■ Your objective
Where a line of the material includes the string "shoulder", copy that line.
· · ·
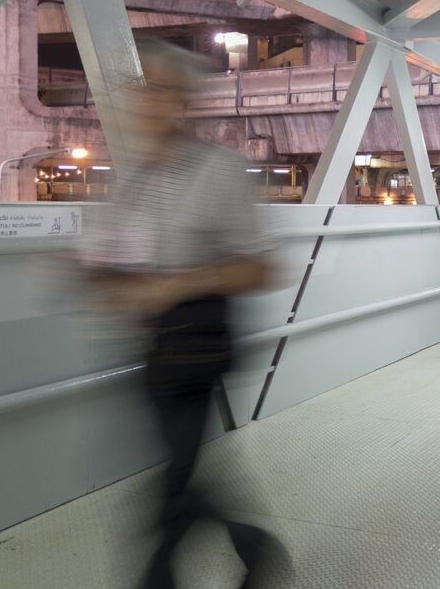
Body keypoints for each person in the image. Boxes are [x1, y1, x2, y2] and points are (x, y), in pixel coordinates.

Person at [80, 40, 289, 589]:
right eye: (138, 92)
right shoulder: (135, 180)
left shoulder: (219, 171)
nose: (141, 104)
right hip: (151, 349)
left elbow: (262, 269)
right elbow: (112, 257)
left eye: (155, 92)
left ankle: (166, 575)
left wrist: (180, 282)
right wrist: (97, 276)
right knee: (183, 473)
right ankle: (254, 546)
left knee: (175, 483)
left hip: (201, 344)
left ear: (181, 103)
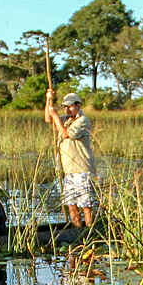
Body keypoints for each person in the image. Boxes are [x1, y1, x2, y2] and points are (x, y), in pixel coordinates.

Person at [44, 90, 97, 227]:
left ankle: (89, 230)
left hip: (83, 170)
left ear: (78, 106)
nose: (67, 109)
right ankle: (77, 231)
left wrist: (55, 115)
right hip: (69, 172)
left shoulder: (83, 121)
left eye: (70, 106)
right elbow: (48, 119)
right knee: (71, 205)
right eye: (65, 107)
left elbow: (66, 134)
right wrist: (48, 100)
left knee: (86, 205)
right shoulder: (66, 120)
· · ·
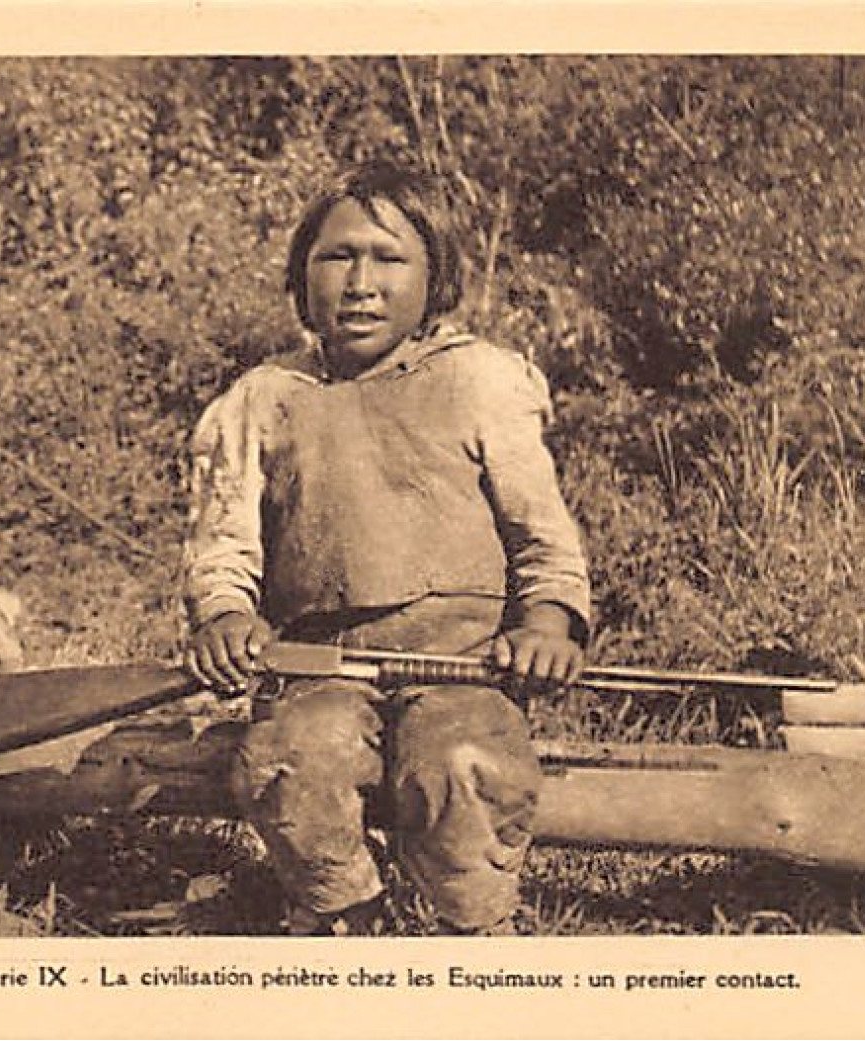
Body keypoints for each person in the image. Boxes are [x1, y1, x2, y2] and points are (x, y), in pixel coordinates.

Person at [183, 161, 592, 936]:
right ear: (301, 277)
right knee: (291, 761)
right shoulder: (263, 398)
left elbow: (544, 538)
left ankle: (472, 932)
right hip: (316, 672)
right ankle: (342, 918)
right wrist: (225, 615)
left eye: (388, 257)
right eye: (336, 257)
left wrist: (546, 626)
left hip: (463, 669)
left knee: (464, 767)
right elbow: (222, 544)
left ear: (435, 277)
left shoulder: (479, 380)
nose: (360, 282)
· · ·
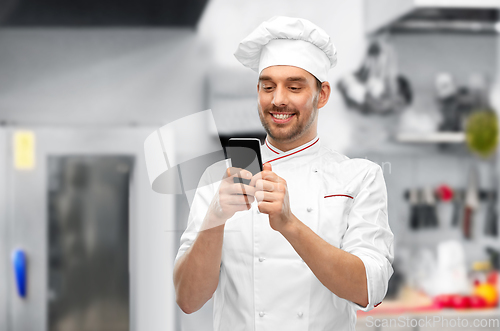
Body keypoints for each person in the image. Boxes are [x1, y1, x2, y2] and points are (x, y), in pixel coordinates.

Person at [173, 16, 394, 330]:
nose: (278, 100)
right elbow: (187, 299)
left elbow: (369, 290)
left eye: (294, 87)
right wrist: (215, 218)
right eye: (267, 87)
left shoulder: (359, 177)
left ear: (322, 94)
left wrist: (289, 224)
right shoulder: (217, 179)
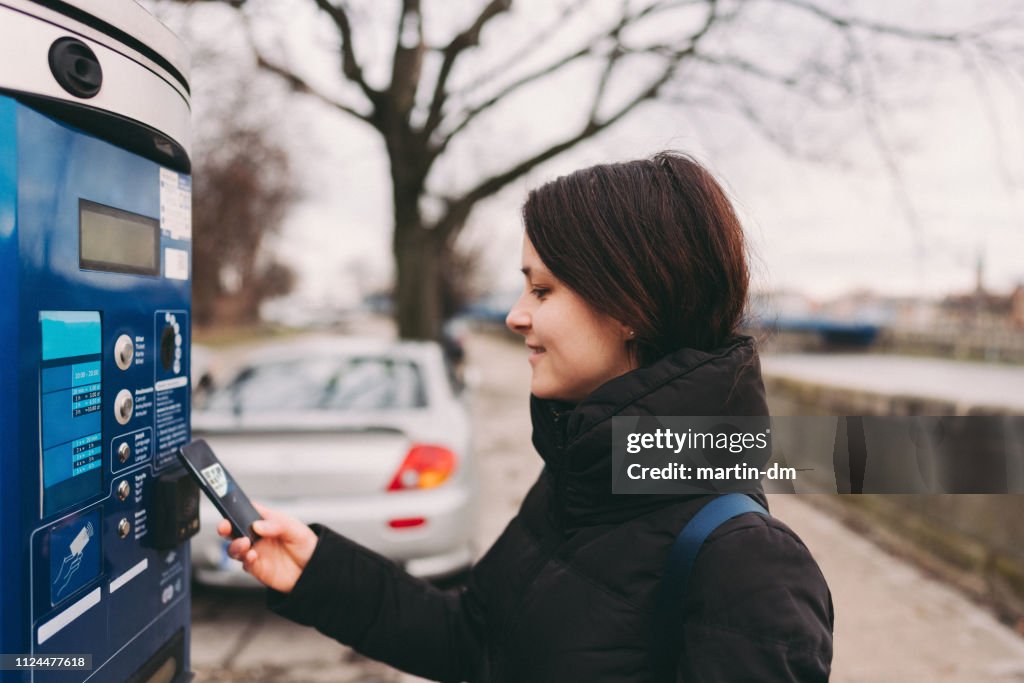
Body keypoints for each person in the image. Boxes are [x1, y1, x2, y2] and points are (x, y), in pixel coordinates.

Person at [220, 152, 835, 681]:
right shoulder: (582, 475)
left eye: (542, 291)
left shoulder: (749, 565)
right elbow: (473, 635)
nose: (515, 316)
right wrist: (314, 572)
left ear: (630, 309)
· · ·
■ Result of the exercise
right shoulder: (135, 180)
left shoulder: (219, 171)
left shoulder: (83, 121)
right shoulder: (66, 120)
right shoulder: (263, 398)
left shoulder: (479, 380)
left shoulder: (359, 177)
right shoulder: (217, 179)
right shoulder: (582, 475)
left shoulder: (749, 565)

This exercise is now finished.